-- YOUR GOAL --
In the superior vena cava syndrome passage, copy the text from "The throat could" to "or vision changes.", replacing "vomiting" with "dizziness".

PASSAGE PROVIDED Block Start

Superior vena cava syndrome possible complications

The throat could become blocked, which can block the airways.

Increased pressure may develop in the brain, leading to changed levels of consciousness, nausea, vomiting, or vision changes.

Superior vena cava syndrome diagnosis

The diagnosis of superior vena cava syndrome is made largely based on a patient’s history and physical findings, which often develop over a period of days to weeks. This insidious onset is a result of a collateral vascular network that exists to divert blood to the lower body where it is then returned to the heart through the inferior vena cava, azygous vein, and the intercostals. The clinical findings in superior vena cava syndrome are closely linked to venous congestion and the resultant elevation in venous pressures seen in the upper body. A careful physical examination is often sufficient to rule out a cardiogenic origin to the patient’s symptoms. The most common presenting symptoms of superior vena cava syndrome are face/neck swelling, distended neck veins, cough, dyspnea, orthopnea, upper extremity swelling, distended chest vein collaterals, and conjunctival suffusion. Other less common symptoms of superior vena cava syndrome include stridor, hoarseness, dysphagia, pleural effusion, head plethora, headache, nausea, lightheadedness, syncope, change in vision, altered mental status, upper body edema, cyanosis, papilledema, stupor, and coma. Some rare but serious clinical consequences reported in superior vena cava syndrome include cerebral edema and upper respiratory compromise secondary to edema of larynx and pharynx.

PASSAGE PROVIDED Block End
DATA TO EXAMINE Block Start

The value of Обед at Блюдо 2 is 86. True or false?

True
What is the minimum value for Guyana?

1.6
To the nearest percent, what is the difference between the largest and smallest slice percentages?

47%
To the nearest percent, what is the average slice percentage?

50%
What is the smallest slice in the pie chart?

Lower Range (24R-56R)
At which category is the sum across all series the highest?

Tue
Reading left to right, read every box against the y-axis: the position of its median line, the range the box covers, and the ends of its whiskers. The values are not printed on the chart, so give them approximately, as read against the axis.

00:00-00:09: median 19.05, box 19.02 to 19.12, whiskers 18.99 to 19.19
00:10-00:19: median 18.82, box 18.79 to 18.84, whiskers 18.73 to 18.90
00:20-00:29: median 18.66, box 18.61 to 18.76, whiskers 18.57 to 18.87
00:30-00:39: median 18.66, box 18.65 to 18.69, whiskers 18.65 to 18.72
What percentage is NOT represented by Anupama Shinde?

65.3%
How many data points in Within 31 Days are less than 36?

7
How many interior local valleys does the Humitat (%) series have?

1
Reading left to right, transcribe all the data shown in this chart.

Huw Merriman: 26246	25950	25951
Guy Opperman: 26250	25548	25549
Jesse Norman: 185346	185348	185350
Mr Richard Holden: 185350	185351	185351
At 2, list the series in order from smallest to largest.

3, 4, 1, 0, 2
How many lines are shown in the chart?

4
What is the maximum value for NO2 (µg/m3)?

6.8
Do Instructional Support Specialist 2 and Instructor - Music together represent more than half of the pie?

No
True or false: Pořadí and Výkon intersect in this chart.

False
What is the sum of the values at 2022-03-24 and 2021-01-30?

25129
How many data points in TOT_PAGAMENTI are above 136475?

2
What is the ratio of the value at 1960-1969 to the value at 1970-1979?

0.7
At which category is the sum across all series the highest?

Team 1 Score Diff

DATA TO EXAMINE Block End

-- RESPONSE BELOW --
The throat could become blocked, which can block the airways.

Increased pressure may develop in the brain, leading to changed levels of consciousness, nausea, dizziness, or vision changes.